By midday we had six, all settled in snugs of straw in the barn. Most of them came natural, only two needed assisting–me steadying the front end while Father coaxed the lamb out with his hand and the help dawdled round the field yammering, she’s ready, this one, I’m sure this one’s ready. We just ignored him. Father hadn’t time for paying heed to him, or for gristling about Norman, or subsidies, or the weather,
with all the work needed doing. He didn’t ease up until evening, though he let me and the help take us lunch in the kitchen. I ate mine quick, not bothering to listen as the help blathered on at Mum about his college and how many years he’d got left and what they got fed in the canteen. I was straight out to help Father–assisting the breached births, persuading the stubborn ewes to nurse, housing them with their lambs once they’d dropped.
In the afternoon I went round the field, with the help, collecting up afterbirth into buckets. We walked opposite ends, shovelling up the sluthery piles before they started attracting any scavengers who might get their jaws on them, such as the crows, or Mr Fox, or Sal. I’d half-filled my second bucketload before he’d done his first. He was more interested gawping at the Moors. I wasn’t fussed, though, he could idle all he liked as far as I cared, until I marked he was looking over toward the forest, and even though her spot was empty that day, I didn’t feel comfortable with him looking there, so I told him he’d better go back in the barn and see if Father wanted anything doing, I’d finish up with the afterbirth.
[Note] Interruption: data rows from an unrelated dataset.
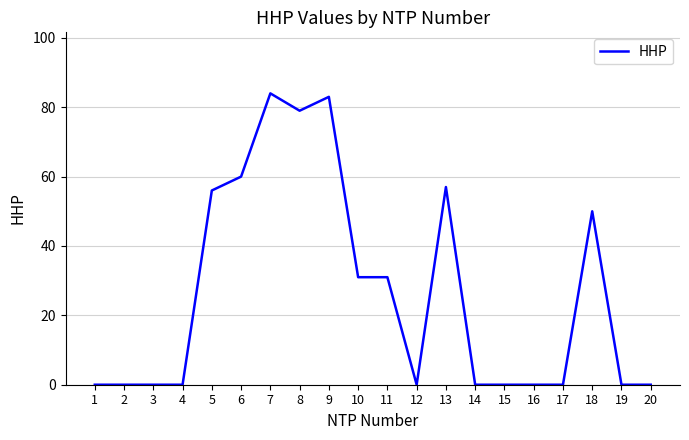

True or false: the data shows 50 at 11.

False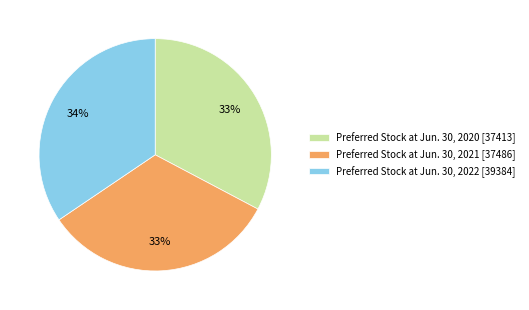

Count the number of slices in the pie.

3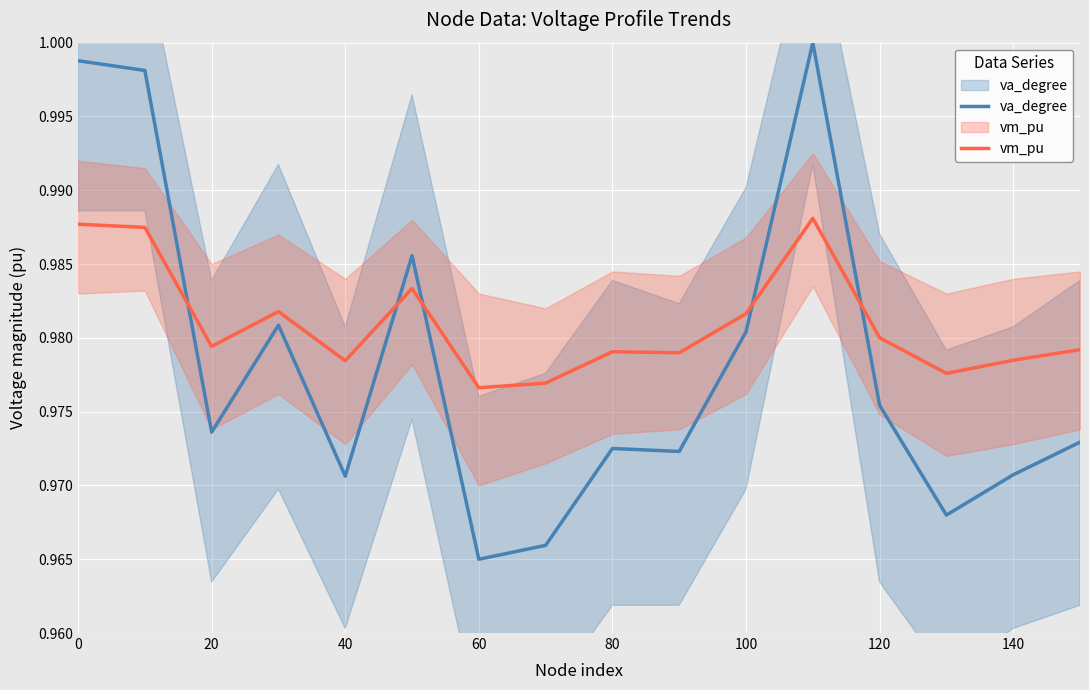

At how many categories does at least one series exceed 0?

16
Father stopped at tea, and after that we took it in shifts so that there were two of us minding the flock any particular time, day and night. That went on the rest the week. A hubbleshoo of activity, it was, the flock growing and the sound of bleating ringing in your ears, chasing all else out your brain so as all you could think was lambs. And centre of it all was Mum, cooking up endless plates in the kitchen. Every time I went in, there were pots hissing and bubbling on the stove, or a growler of a pork pie on the sideboard. Here, she’d say, onions and bacon and potato razzling in a skillet behind her, stop five minutes, will you, I’ve panacalty on the go. The smell of food got everywhere–the barn, the fields, my room–so as it drufted into my head while I was asleep and I’d wake up with my mouth juicing because I’d been dreaming dumplings.
Things got better yet for Father. No deaths the first week and then his Single Payment came. Soon as he got it he went in the tractor to put it in the bank, then he came back and ordered cladding. I heard him on the telephone, talking to the man about how the spring was come early this year and it was welcome, for it’d been biting cold that winter, eh? I’d not heard him like this for a fair time. The grum days were certain over, for now, he was like a pig in trough. One afternoon, I was on with the help, and when I came inside for a piss there was a rocking sound coming from upstairs someplace. I went up to the landing and I could hear him with Mum, not a noise from either of them, only the bed creaking and the frame knocking against the wall. I listened for a time, then I went to piss and returned out to the barn. Father didn’t keep indoors much, though, not to start with. Even when it wasn’t his shift, he was too het up checking and double-checking the babbies, and wandering about the field like a travelling quack, the insides of his jacket stuffled with syringes, tongs and lubricating fluids.